If you're familiar with the basic concepts of Business Intelligence (BI) and Analysis Services (AS), you might have already realized that there’s great power in the new grouping-sets features in SQL Server 2008, as well as the new MERGE statement. For those customers who need to dynamically analyze aggregates, slicing and dicing data, and don't want to take the extra step of implementing cubes in AS but rather stick to the relational data warehouse or data mart, there are now richer analytical capabilities in the relational database. Each dimension hierarchy in AS can be represented by a ROLLUP subclause, and basically by crossing multiple ROLLUP subclauses, you can mimic what a cube in AS gives you. For example, suppose you have three dimensions: Time (AllTime, OrderYear, OrderMonth, OrderDay), Product (AllProducts, Category, Subcategory, ProductName), and Customer (AllCustomers, Country, Region, City, CustomerName), as well as measures called Qty and Val that you need to aggregate (say, calculate the sum).
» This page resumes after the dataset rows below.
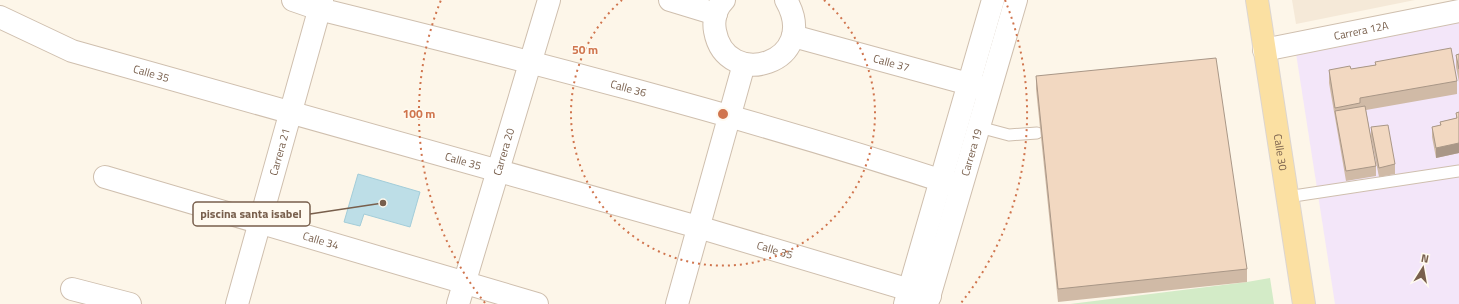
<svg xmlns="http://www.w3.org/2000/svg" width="1459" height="304" viewBox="0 0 1459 304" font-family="'Titillium Web',sans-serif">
<rect width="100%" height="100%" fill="#fdf6e9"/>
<polygon fill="#f5e9d8" points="1292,0 1415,0 1296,24"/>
<polygon fill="#f3e6f9" points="1459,17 1459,304 1335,304 1295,47"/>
<polygon fill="#d3ebc7" points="1270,278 1274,304 1070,304 1247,282"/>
<polygon fill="#bddee7" stroke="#a3cdd9" points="358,174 420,192 410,227 364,214 360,226 344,222"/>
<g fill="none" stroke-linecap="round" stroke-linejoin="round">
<g stroke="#cfbfae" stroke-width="13">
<g id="service">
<polyline points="979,127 1009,135 1037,133"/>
<polyline points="1287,197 1459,171"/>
</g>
</g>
<g stroke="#cfbfae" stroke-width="24">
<g id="minor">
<path id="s1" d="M293,0L319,9C534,62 748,117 958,186"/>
<polyline points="670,0 716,14"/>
<path d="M724,0C716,8 713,20 715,31C726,92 822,63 786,0"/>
<path id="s2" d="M793,36L987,89"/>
<path id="s3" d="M1264,50L1459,11"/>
<path id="s4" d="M105,177L537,304"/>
<polyline points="72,289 130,304"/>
<path id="s5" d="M237,304L322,0"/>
<path id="s6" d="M458,304L549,0"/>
<polyline points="677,304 744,64"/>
</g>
</g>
<g stroke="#cfbfae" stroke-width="24">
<g id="tertiary">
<path id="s7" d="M0,17L72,51L698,227L930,296"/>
<polyline points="905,304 993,0"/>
<path id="s8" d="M927,304L1016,0"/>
</g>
</g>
<g stroke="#dcd5d0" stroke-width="24">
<g id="primary">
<path id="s9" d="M1257,0L1304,304"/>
</g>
</g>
<use href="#service" stroke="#fff" stroke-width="11"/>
<use href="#minor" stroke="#fff" stroke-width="22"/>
<use href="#tertiary" stroke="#fff" stroke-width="22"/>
<use href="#primary" stroke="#fbe0a2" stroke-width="22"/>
</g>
<g fill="#d0baa6">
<polygon points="1459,54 1459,82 1456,67 1456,55"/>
<polygon points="1375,62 1457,81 1457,94 1366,110 1376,166 1376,176 1346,181 1329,83 1329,70 1351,69 1375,65"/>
<polygon points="1036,76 1247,269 1247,282 1058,302 1036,89"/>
<polygon points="1459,112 1459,153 1436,158 1432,137 1432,127 1440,125 1440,122 1456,118 1456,113"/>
<polygon points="1371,127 1395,164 1395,174 1379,177 1371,137"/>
</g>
<polygon fill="#a99787" points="1459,143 1459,153 1436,158 1436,148"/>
<g fill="#f2d8c1" stroke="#a99787">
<polygon points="1451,48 1457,81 1360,98 1360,103 1335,108 1329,70 1350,66 1351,69 1376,65 1375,62"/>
<polygon points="1459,54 1459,69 1456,55"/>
<polygon points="1216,58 1247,269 1058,289 1036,76"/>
<polygon points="1365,106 1376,166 1346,171 1335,111"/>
<polygon points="1459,112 1459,143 1436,148 1432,127 1441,125 1440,122 1457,118 1456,113"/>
<polygon points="1388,125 1395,164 1379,168 1371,127"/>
</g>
<g fill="none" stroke="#d0754e" stroke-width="2" stroke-dasharray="2 4">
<path d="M824 0A152 152 0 1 1 622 0"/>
<path d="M485 303A304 304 0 0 1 441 0M1005 0A304 304 0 0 1 961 303"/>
</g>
<g text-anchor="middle" stroke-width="3" stroke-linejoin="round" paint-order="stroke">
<g font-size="11" fill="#785f4c" stroke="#fffaf0">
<text dy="4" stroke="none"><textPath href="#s3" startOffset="99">Carrera 12A</textPath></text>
<text dy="4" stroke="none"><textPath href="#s2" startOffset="102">Calle 37</textPath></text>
<text dy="4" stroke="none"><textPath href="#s7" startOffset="162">Calle 35</textPath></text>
<text dy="4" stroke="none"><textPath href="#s1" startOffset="347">Calle 36</textPath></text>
<text dy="4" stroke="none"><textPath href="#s5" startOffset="158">Carrera 21</textPath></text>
<text dy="4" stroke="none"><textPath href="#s6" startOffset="159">Carrera 20</textPath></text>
<text dy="4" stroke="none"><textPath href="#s8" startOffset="158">Carrera 19</textPath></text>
<text dy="4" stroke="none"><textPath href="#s9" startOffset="154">Calle 30</textPath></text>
<text dy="4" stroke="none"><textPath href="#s7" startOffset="486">Calle 35</textPath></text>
<text dy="4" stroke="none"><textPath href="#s4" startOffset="225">Calle 34</textPath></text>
<text dy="4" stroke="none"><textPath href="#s7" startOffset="810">Calle 35</textPath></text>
</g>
</g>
<circle cx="723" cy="114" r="6" fill="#d0754e" stroke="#fffaf0" stroke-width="2"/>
<g font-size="12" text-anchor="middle" font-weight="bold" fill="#d0754e" stroke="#fffaf0" stroke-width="3" stroke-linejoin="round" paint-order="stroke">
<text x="585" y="54">50 m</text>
<text x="419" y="118">100 m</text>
</g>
<path fill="none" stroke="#785f4c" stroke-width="1.5" d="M383 203L310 214"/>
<circle fill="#785f4c" stroke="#fffaf0" stroke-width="1.5" cx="383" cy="203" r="4"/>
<rect fill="#fffaf0" stroke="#785f4c" stroke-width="1.5" x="193" y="202" width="117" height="24" rx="4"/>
<g font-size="12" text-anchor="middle" font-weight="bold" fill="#785f4c">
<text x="251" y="218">piscina santa isabel</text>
</g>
<g transform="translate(1423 268) rotate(11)" stroke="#fffaf0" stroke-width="3" paint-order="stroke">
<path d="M0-3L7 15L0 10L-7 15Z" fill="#785f4c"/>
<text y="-6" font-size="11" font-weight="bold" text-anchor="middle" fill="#785f4c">N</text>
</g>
</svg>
You can produce the relational alternative to a basic cube with the aforementioned dimensions and measures with the following query:

SELECT
        GROUPING_ID(
                OrderYear, OrderMonth, OrderDay,
                Category, Subcategory, ProductName,
                Country, Region, City, CustomerName) AS grp_id,
        OrderYear, OrderMonth, OrderDay,
        Category, Subcategory, ProductName,
        Country, Region, City, CustomerName,
        SUM(Qty) AS TotalQty, SUM(Val) AS TotalVal
FROM ‹join_fact_and_dimension_tables›
GROUP BY GROUPING SETS (
        ROLLUP(OrderYear, OrderMonth, OrderDay),
        ROLLUP(Category, Subcategory, ProductName),
        ROLLUP(Country, Region, City, CustomerName) );

As I demonstrate in the main article, you can materialize the result set in a table using a SELECT INTO query, and cluster the table by the grp_id column plus individual attributes. You can then handle incremental updates by using the new MERGE statement as long as the measures are additive. Note that AS provides much more sophistication, scalability, and optimization benefits than you can achieve in the relational database alone. Again, for those customers who don't implement cubes in AS, there's now an alternative to basic cubes.